Generation and characterization of high-quality, footprint-free human induced pluripotent stem cell lines from 3,000 donors to investigate multigenic diseases
Cell Line Generation:
Induced pluripotent stem cells (iPSCs) have the potential to differentiate to nearly any cells of the body, thereby providing a new paradigm for studying normal and aberrant biological networks in nearly all stages of development. Donor-specific iPSCs and differentiated cells made from them can be used for basic and applied research, for developing better disease models, and for regenerative medicine involving novel cell therapies and tissue engineering platforms. When iPSCs are derived from a disease-carrying donor; the iPSC-derived differentiated cells may show the same disease phenotype as the donor, producing a very valuable cell type as a disease model. To facilitate wider access to large numbers of iPSCs in order to develop cures for polygenic diseases, we will use a an episomal reprogramming system to produce 3 well-characterized iPSC lines from each of 3,000 selected donors. These donors may express traits related to Alzheimer’s disease, autism spectrum disorders, autoimmune diseases, cardiovascular diseases, cerebral palsy, diabetes, or respiratory diseases. The footprint-free iPSCs will be derived from donor peripheral blood or skin biopsies. iPSCs made by this method have been thoroughly tested, routinely grown at large scale, and differentiated to produce cardiomyocytes, neurons, hepatocytes, and endothelial cells. The 9,000 iPSC lines developed in this proposal will be made widely available to stem cell researchers studying these often intractable diseases.
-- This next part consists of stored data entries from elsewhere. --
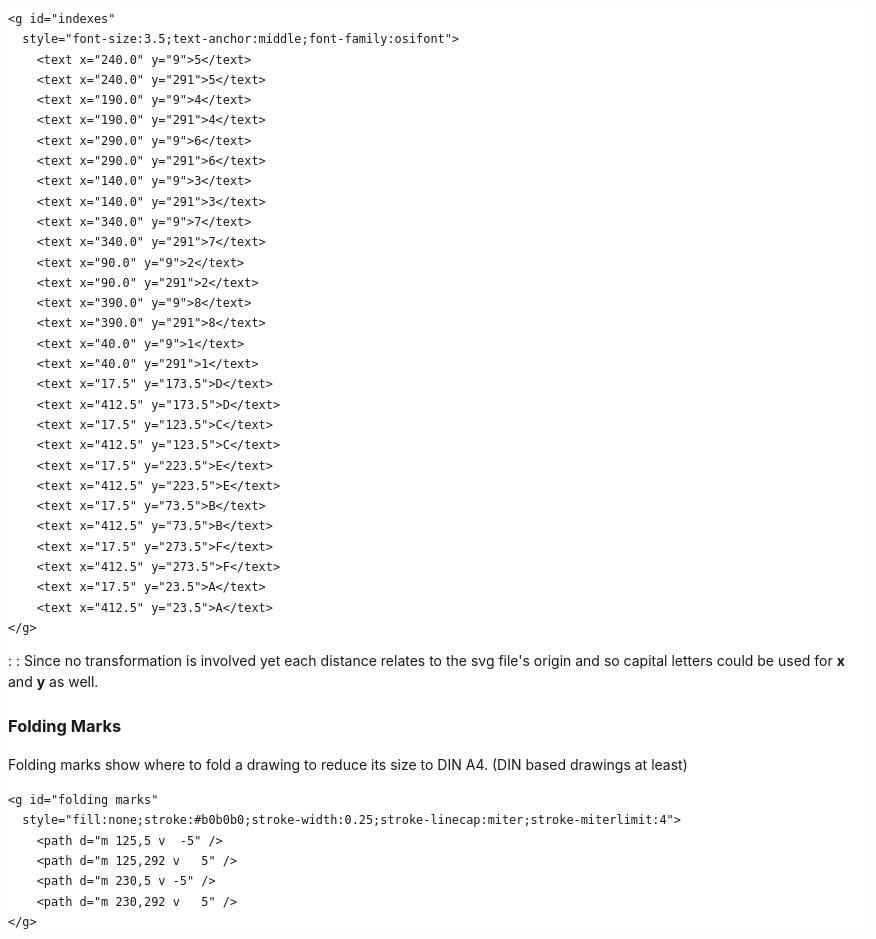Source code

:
 ```
<g id="indexes"
  style="font-size:3.5;text-anchor:middle;font-family:osifont">
    <text x="240.0" y="9">5</text>
    <text x="240.0" y="291">5</text>
    <text x="190.0" y="9">4</text>
    <text x="190.0" y="291">4</text>
    <text x="290.0" y="9">6</text>
    <text x="290.0" y="291">6</text>
    <text x="140.0" y="9">3</text>
    <text x="140.0" y="291">3</text>
    <text x="340.0" y="9">7</text>
    <text x="340.0" y="291">7</text>
    <text x="90.0" y="9">2</text>
    <text x="90.0" y="291">2</text>
    <text x="390.0" y="9">8</text>
    <text x="390.0" y="291">8</text>
    <text x="40.0" y="9">1</text>
    <text x="40.0" y="291">1</text>
    <text x="17.5" y="173.5">D</text>
    <text x="412.5" y="173.5">D</text>
    <text x="17.5" y="123.5">C</text>
    <text x="412.5" y="123.5">C</text>
    <text x="17.5" y="223.5">E</text>
    <text x="412.5" y="223.5">E</text>
    <text x="17.5" y="73.5">B</text>
    <text x="412.5" y="73.5">B</text>
    <text x="17.5" y="273.5">F</text>
    <text x="412.5" y="273.5">F</text>
    <text x="17.5" y="23.5">A</text>
    <text x="412.5" y="23.5">A</text>
</g>

```

: : Since no transformation is involved yet each distance relates to the svg file's origin and so capital letters could be used for **x** and **y** as well.

### Folding Marks

Folding marks show where to fold a drawing to reduce its size to DIN A4. (DIN based drawings at least)

```
<g id="folding marks"
  style="fill:none;stroke:#b0b0b0;stroke-width:0.25;stroke-linecap:miter;stroke-miterlimit:4">
    <path d="m 125,5 v  -5" />
    <path d="m 125,292 v   5" />
    <path d="m 230,5 v -5" />
    <path d="m 230,292 v   5" />
</g>

```
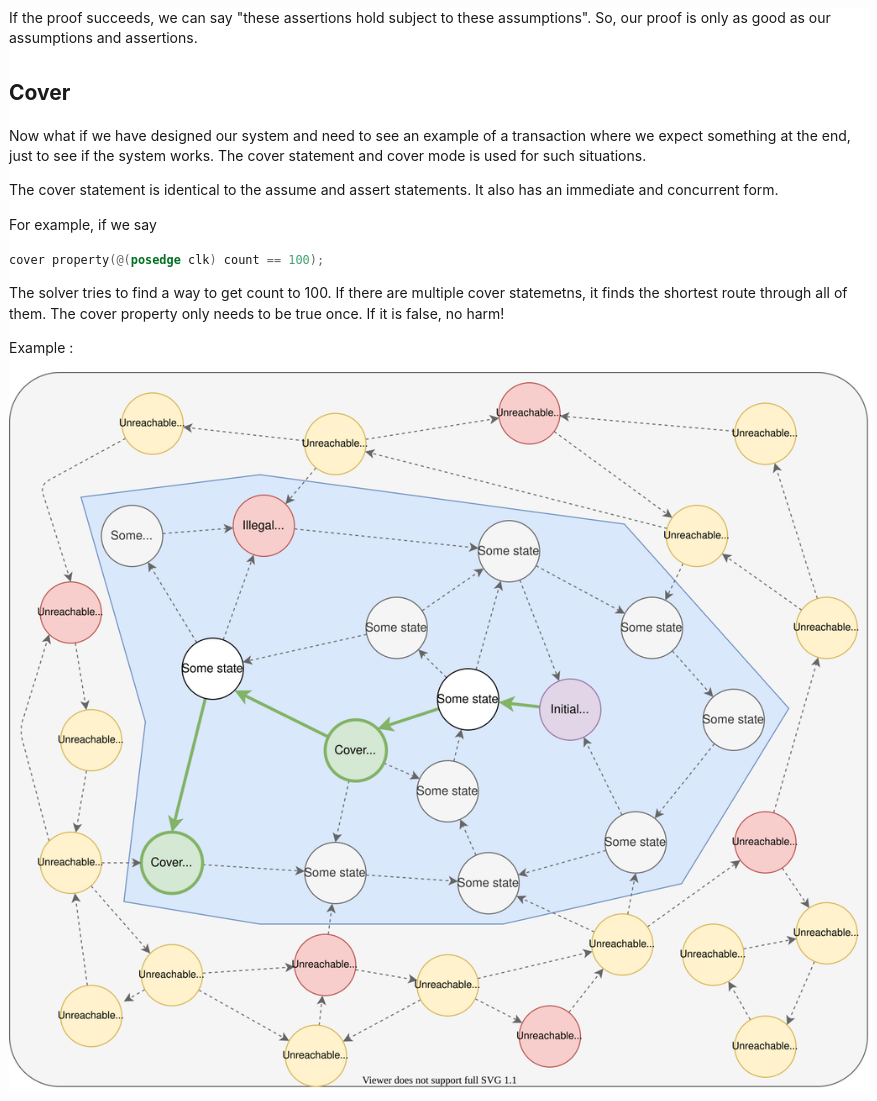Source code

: If the proof succeeds, we can say "these assertions hold subject to these assumptions". So, our proof is only as good as our assumptions and assertions.

## Cover

Now what if we have designed our system and need to see an example of a transaction where we expect something at the end, just to see if the system works. The cover statement and cover mode is used for such situations.

The cover statement is identical to the assume and assert statements. It also has an immediate and concurrent form.

For example, if we say

```verilog
cover property(@(posedge clk) count == 100);
```

The solver tries to find a way to get count to 100. If there are multiple cover statemetns, it finds the shortest route through all of them. The cover property only needs to be true once. If it is false, no harm!

Example :

![](model_cover.drawio.svg)

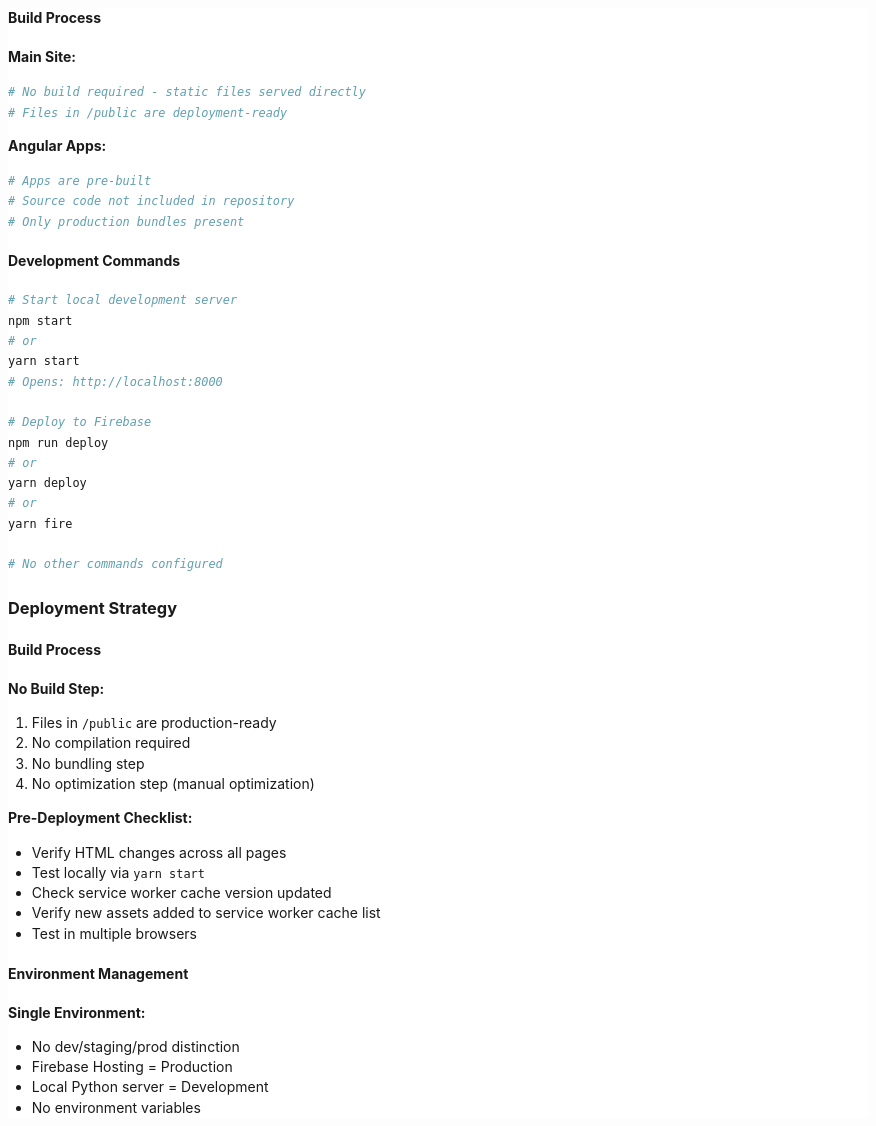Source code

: #### Build Process
**Main Site:**
```bash
# No build required - static files served directly
# Files in /public are deployment-ready
```

**Angular Apps:**
```bash
# Apps are pre-built
# Source code not included in repository
# Only production bundles present
```

#### Development Commands
```bash
# Start local development server
npm start
# or
yarn start
# Opens: http://localhost:8000

# Deploy to Firebase
npm run deploy
# or
yarn deploy
# or
yarn fire

# No other commands configured
```

### Deployment Strategy

#### Build Process
**No Build Step:**
1. Files in `/public` are production-ready
2. No compilation required
3. No bundling step
4. No optimization step (manual optimization)

**Pre-Deployment Checklist:**
- Verify HTML changes across all pages
- Test locally via `yarn start`
- Check service worker cache version updated
- Verify new assets added to service worker cache list
- Test in multiple browsers

#### Environment Management
**Single Environment:**
- No dev/staging/prod distinction
- Firebase Hosting = Production
- Local Python server = Development
- No environment variables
Statement of Benefit to California:
Induced pluripotent stem cells (iPSCs) offer great promise to the large number of Californians suffering from often intractable polygenic diseases such as Alzheimer’s disease, autism spectrum disorders, autoimmune and cardiovascular diseases, diabetes, and respiratory disease. iPSCs can be generated from numerous adult tissues, including blood or skin, in 4–5 weeks and then differentiated to almost any desired terminal cell type. When iPSCs are derived from a disease-carrying donor, the iPSC-derived differentiated cells may show the same disease phenotype as the donor. In these cases, the cells will be useful for understanding disease biology and for screening drug candidates, and California researchers will benefit from access to a large, genetically diverse iPSC bank. The goal of this project is to reprogram 3,000 tissue samples from patients who have been diagnosed with various complex diseases and from healthy controls. These tissue samples will be used to generate fully characterized, high-quality iPSC lines that will be banked and made readily available to researchers for basic and clinical research. These efforts will ultimately lead to better medicines and/or cellular therapies to treat afflicted Californians. As iPSC research progresses to commercial development and clinical applications, more and more California patients will benefit and a substantial number of new jobs will be created in the state.